--- MATERIAL SHOWN Enclosed Below ---

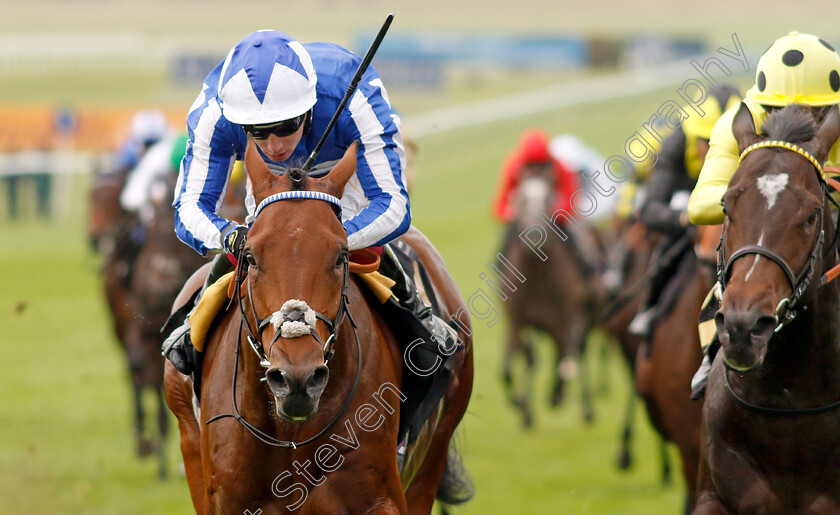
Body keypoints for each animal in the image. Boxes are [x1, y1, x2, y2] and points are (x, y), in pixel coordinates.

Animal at [164, 139, 472, 512]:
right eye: (250, 256)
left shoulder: (381, 498)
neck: (290, 433)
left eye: (342, 256)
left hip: (433, 455)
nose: (297, 378)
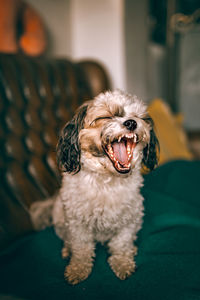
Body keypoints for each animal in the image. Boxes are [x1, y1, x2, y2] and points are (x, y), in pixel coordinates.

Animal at [30, 88, 159, 284]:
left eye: (139, 117)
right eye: (106, 116)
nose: (131, 122)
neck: (106, 182)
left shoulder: (129, 221)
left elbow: (121, 244)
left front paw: (123, 262)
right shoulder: (78, 225)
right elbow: (82, 249)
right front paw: (78, 269)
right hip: (60, 219)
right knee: (67, 239)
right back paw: (68, 250)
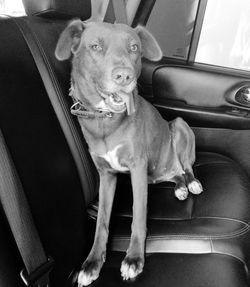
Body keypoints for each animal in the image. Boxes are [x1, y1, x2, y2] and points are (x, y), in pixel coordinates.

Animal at [55, 19, 203, 286]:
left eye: (134, 47)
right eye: (95, 46)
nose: (124, 76)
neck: (106, 119)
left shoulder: (137, 168)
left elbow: (138, 216)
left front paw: (134, 259)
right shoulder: (106, 175)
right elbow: (101, 222)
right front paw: (92, 262)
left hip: (179, 125)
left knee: (186, 167)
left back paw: (192, 183)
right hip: (156, 173)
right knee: (176, 175)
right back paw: (180, 187)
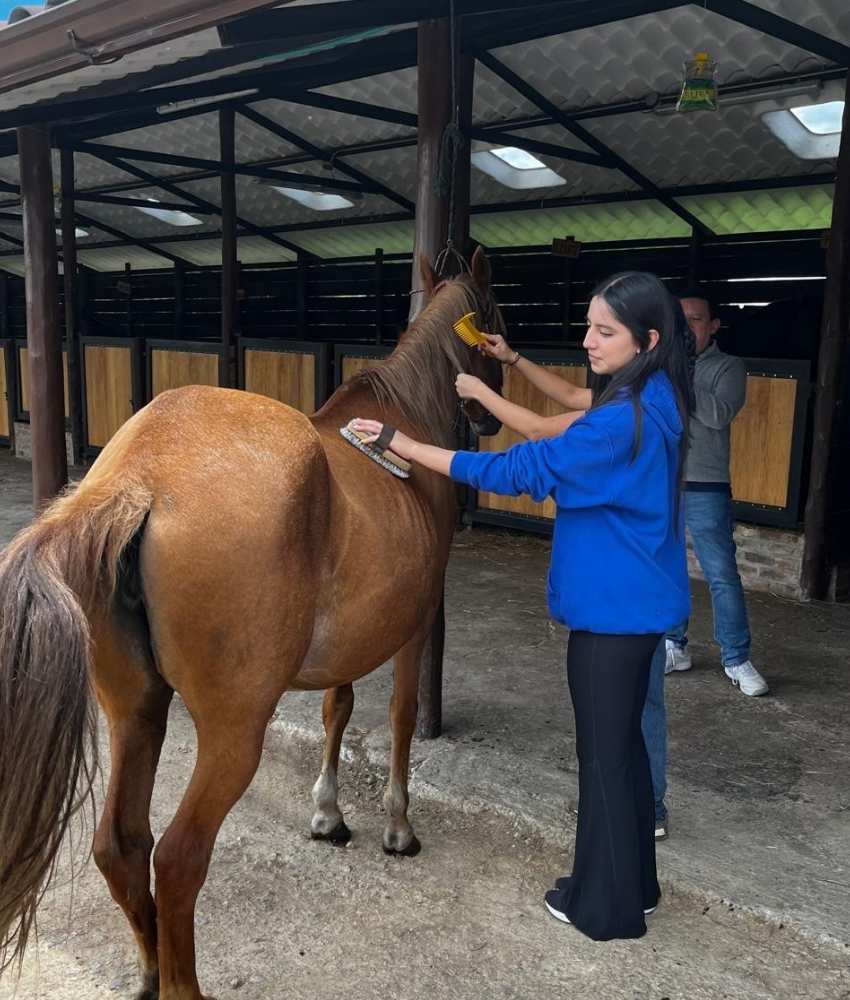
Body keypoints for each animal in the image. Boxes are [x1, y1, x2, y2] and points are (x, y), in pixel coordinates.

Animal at [0, 247, 505, 1000]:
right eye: (498, 315)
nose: (494, 413)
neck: (402, 425)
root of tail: (140, 477)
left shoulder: (347, 643)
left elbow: (336, 708)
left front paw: (328, 814)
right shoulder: (414, 626)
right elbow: (400, 717)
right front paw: (397, 826)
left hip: (135, 711)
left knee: (121, 844)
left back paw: (151, 970)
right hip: (233, 731)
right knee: (178, 857)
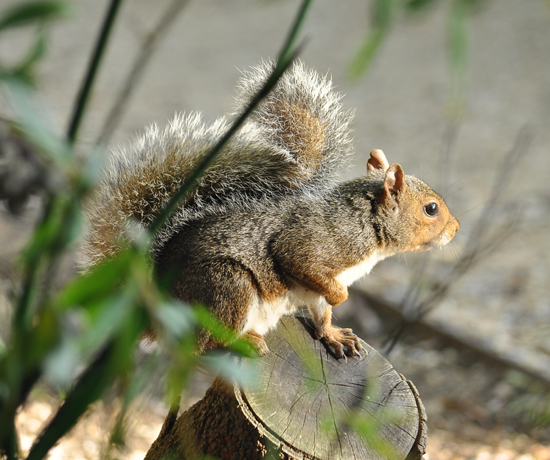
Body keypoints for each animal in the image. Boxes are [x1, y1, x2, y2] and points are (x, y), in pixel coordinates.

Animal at [81, 60, 462, 360]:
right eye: (431, 209)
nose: (457, 228)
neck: (366, 223)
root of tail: (154, 309)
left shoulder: (318, 287)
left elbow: (322, 313)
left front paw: (334, 335)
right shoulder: (316, 246)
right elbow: (301, 263)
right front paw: (342, 298)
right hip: (226, 286)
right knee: (201, 345)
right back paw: (242, 342)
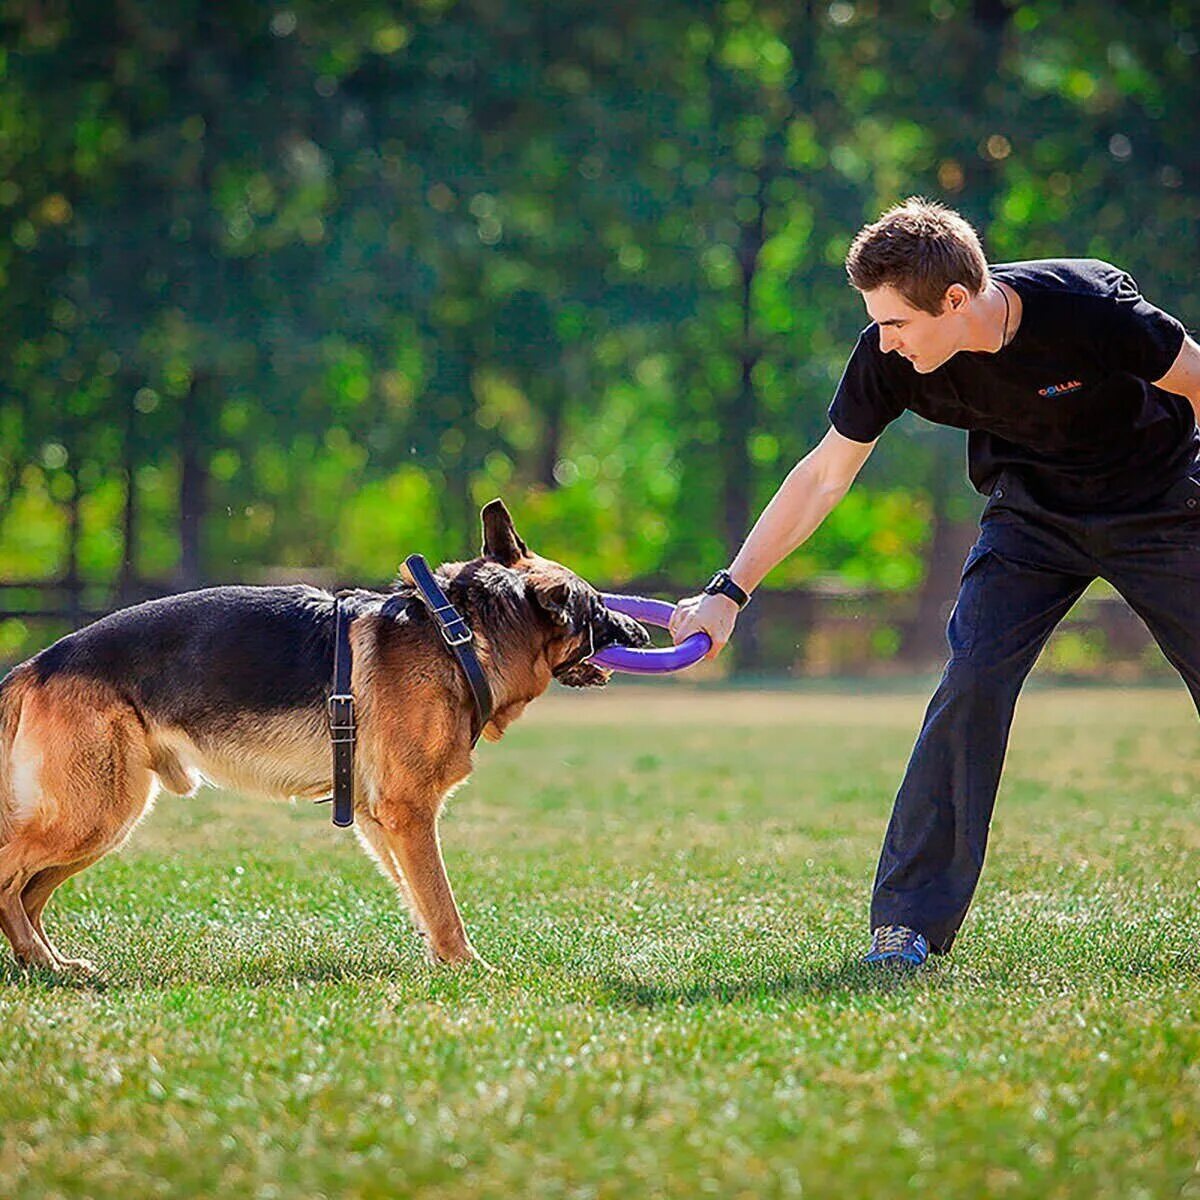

--- End of Enclosed MATERIAL SHOWN ---

■ WHAT THE TASK REQUIRES
Repeat exactly, and only, the entries from the line with "neck: (106, 182)" through the line with "right knee: (178, 857)". Pictures are skipped.

■ YOUR RESPONSE
neck: (106, 182)
left shoulder: (129, 221)
left elbow: (121, 244)
left front paw: (123, 262)
right shoulder: (78, 225)
right elbow: (82, 249)
right front paw: (78, 269)
right hip: (60, 219)
right knee: (67, 239)
right back paw: (68, 250)
Body keypoints for each animal in the image. Boxes are [x1, y1, x2, y2] and points are (x, y), in pixel coordinates.

Animal at [55, 19, 203, 286]:
left eye: (134, 47)
right eye: (95, 46)
nose: (124, 76)
neck: (106, 119)
left shoulder: (137, 168)
left elbow: (138, 216)
left front paw: (134, 259)
right shoulder: (106, 175)
right elbow: (101, 222)
right front paw: (92, 262)
left hip: (179, 125)
left knee: (186, 167)
left back paw: (192, 183)
right hip: (156, 173)
right knee: (176, 175)
right back paw: (180, 187)
Body keypoints for each animal in the image. Boxes are [x1, y1, x2, y2] and points are (x, y), in pixel coordinates.

Animal at [0, 247, 505, 1000]:
right eye: (498, 315)
nose: (494, 413)
neck: (402, 425)
root of tail: (140, 477)
left shoulder: (347, 643)
left elbow: (336, 708)
left front paw: (328, 814)
right shoulder: (414, 626)
right elbow: (400, 717)
right front paw: (397, 826)
left hip: (135, 711)
left knee: (121, 844)
left back paw: (151, 970)
right hip: (233, 731)
right knee: (178, 857)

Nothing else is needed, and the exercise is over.